── Data records
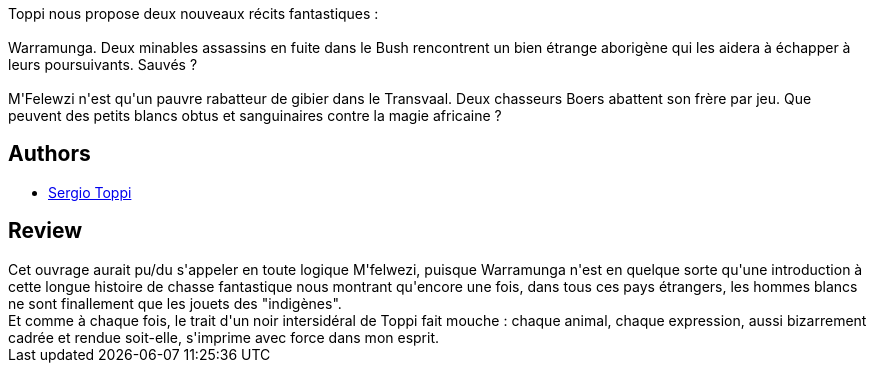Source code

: :jbake-type: post
:jbake-status: published
:jbake-title: Warramunga
:jbake-tags:  afrique, australie, rayon-bd,_année_2013,_mois_août,_note_4,aventure,read
:jbake-date: 2013-08-10
:jbake-depth: ../../
:jbake-uri: goodreads/books/9782908551488.adoc
:jbake-bigImage: https://i.gr-assets.com/images/S/compressed.photo.goodreads.com/books/1376250339l/7722639._SX98_.jpg
:jbake-smallImage: https://i.gr-assets.com/images/S/compressed.photo.goodreads.com/books/1376250339l/7722639._SX50_.jpg
:jbake-source: https://www.goodreads.com/book/show/7722639
:jbake-style: goodreads goodreads-book

++++
<div class="book-description">
Toppi nous propose deux nouveaux récits fantastiques :<br /><br />Warramunga. Deux minables assassins en fuite dans le Bush rencontrent un bien étrange aborigène qui les aidera à échapper à leurs poursuivants. Sauvés ?<br /><br />M'Felewzi n'est qu'un pauvre rabatteur de gibier dans le Transvaal. Deux chasseurs Boers abattent son frère par jeu. Que peuvent des petits blancs obtus et sanguinaires contre la magie africaine ?
</div>
++++


## Authors
* link:../authors/555180.html[Sergio Toppi]



## Review

++++
Cet ouvrage aurait pu/du s'appeler en toute logique M'felwezi, puisque Warramunga n'est en quelque sorte qu'une introduction à cette longue histoire de chasse fantastique nous montrant qu'encore une fois, dans tous ces pays étrangers, les hommes blancs ne sont finallement que les jouets des "indigènes".<br/>Et comme à chaque fois, le trait d'un noir intersidéral de Toppi fait mouche : chaque animal, chaque expression, aussi bizarrement cadrée et rendue soit-elle, s'imprime avec force dans mon esprit.
++++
────
Collect the lines of the data that carry the word "https".

Task response:
:jbake-bigImage: https://i.gr-assets.com/images/S/compressed.photo.goodreads.com/books/1376250339l/7722639._SX98_.jpg
:jbake-smallImage: https://i.gr-assets.com/images/S/compressed.photo.goodreads.com/books/1376250339l/7722639._SX50_.jpg
:jbake-source: https://www.goodreads.com/book/show/7722639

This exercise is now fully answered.